News and Notes

ARCHAEOLOGICAL INSTITUTE OF AMERICA--NORTH ALABAMA SOCIETY

banner image: Moundville, Alabama

19.1.08

AIA Talk: Early Peoples of Eastern North America

Dr. David Anderson will discuss “First Peopling to Monumental Architecture in Eastern North America” in Chan Auditorium at 7:30 PM on 4 February 2008. Our first speaker's talk will build upon and possibly challenge the suggestions that Dr. James Adovasio made in his engaging spring 2007 lecture on Paleolithic culture and the peopling of the Americas. For his University of Michigan PhD dissertation, "Political Change in Chiefdom Societies: Cycling in the Late Prehistoric Southeastern United States," Dr. Anderson received national recognition by winning the Society for American Archaeology's (SAA) prestigious Dissertation Prize. The SAA honored Dr. Anderson again in 1997 and 1999 with its Presidential Recognition Award and its Excellence in Cultural Resource Management Research Award. After a fascinating career with the National Park Service, which had Anderson working from the Caribbean to New Mexico to Shiloh, TN, he joined the anthropology faculty at the University of Tennessee in Knoxville, where he has been teaching since 2004. The University of Alabama Press has published four of his last five books.
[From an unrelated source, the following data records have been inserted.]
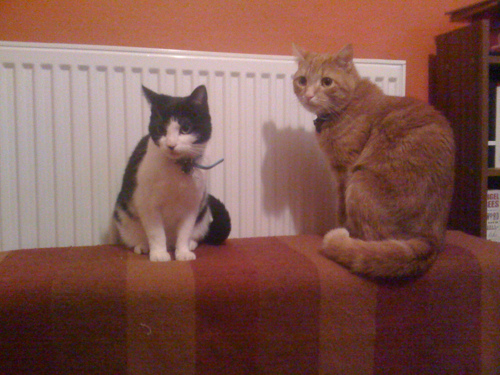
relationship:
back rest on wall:
[0, 40, 407, 253] [7, 8, 488, 330]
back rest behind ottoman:
[0, 40, 407, 253] [4, 178, 498, 368]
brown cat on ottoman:
[291, 42, 457, 279] [2, 224, 498, 371]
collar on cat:
[173, 151, 234, 177] [94, 79, 238, 266]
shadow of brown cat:
[262, 119, 334, 233] [291, 42, 457, 279]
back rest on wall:
[0, 40, 407, 253] [1, 0, 481, 104]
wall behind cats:
[1, 3, 500, 375] [92, 61, 469, 263]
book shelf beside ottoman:
[425, 0, 500, 246] [2, 224, 498, 371]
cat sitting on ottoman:
[113, 84, 230, 263] [2, 224, 498, 371]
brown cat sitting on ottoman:
[291, 42, 457, 279] [2, 224, 498, 371]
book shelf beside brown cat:
[425, 0, 500, 246] [291, 42, 457, 279]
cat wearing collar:
[96, 83, 252, 268] [166, 153, 227, 173]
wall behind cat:
[1, 3, 443, 182] [113, 84, 230, 263]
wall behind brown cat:
[1, 3, 443, 182] [291, 42, 457, 279]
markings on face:
[164, 110, 202, 146] [148, 100, 208, 163]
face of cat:
[148, 100, 208, 163] [80, 77, 275, 234]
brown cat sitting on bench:
[291, 42, 457, 279] [6, 226, 498, 373]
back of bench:
[4, 37, 416, 253] [10, 43, 425, 248]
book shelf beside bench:
[425, 12, 498, 245] [6, 226, 498, 373]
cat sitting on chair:
[113, 84, 230, 263] [10, 238, 488, 374]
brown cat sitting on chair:
[291, 42, 457, 279] [10, 238, 488, 374]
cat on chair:
[113, 84, 230, 263] [10, 238, 488, 374]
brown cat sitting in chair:
[285, 40, 460, 286] [10, 238, 488, 374]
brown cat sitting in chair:
[291, 42, 457, 279] [10, 238, 488, 374]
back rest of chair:
[5, 40, 404, 248] [6, 31, 498, 339]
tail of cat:
[304, 217, 445, 277] [279, 53, 476, 290]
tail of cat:
[202, 189, 239, 270] [86, 78, 216, 249]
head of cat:
[142, 85, 214, 165] [113, 84, 230, 263]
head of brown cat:
[287, 16, 415, 153] [291, 42, 457, 279]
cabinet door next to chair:
[436, 36, 489, 231] [10, 238, 488, 374]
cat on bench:
[113, 84, 230, 263] [6, 226, 498, 373]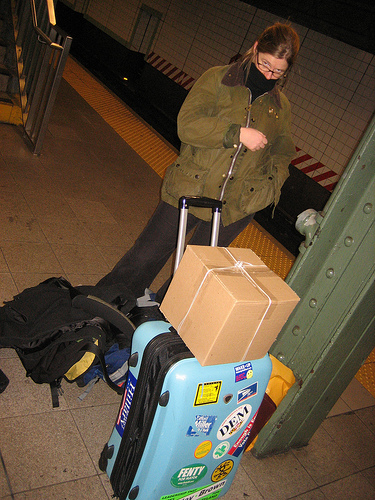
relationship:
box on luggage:
[154, 238, 302, 370] [93, 308, 275, 500]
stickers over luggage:
[214, 403, 252, 442] [93, 308, 275, 500]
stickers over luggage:
[195, 380, 221, 407] [93, 308, 275, 500]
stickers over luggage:
[235, 383, 260, 405] [93, 308, 275, 500]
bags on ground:
[2, 275, 110, 390] [1, 28, 374, 499]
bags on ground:
[73, 297, 136, 389] [1, 28, 374, 499]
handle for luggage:
[169, 192, 226, 292] [93, 308, 275, 500]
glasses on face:
[250, 51, 292, 81] [252, 48, 288, 91]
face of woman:
[252, 48, 288, 91] [82, 20, 308, 311]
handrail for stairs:
[14, 3, 76, 156] [1, 2, 25, 132]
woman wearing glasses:
[82, 20, 308, 311] [250, 51, 292, 81]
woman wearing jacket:
[82, 20, 308, 311] [155, 54, 296, 229]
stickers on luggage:
[214, 403, 252, 442] [93, 308, 275, 500]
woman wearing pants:
[82, 20, 308, 311] [82, 179, 256, 319]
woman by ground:
[82, 20, 308, 311] [1, 28, 374, 499]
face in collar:
[252, 48, 288, 91] [246, 61, 281, 93]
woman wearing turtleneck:
[82, 20, 308, 311] [239, 59, 281, 105]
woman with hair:
[82, 20, 308, 311] [235, 22, 299, 95]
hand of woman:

His most recent tome, co-authored with K. Maasch and D. Sandsweiss, explores a timely issue that also had implications for past cultures: Climate Change and Cultural Dynamics: A Global Perspective on Mid-Holocene Transitions.

1 comment:

Susanna said...

This sounds really interesting. I think I may try to drag my lazy bones out into the cold for this one.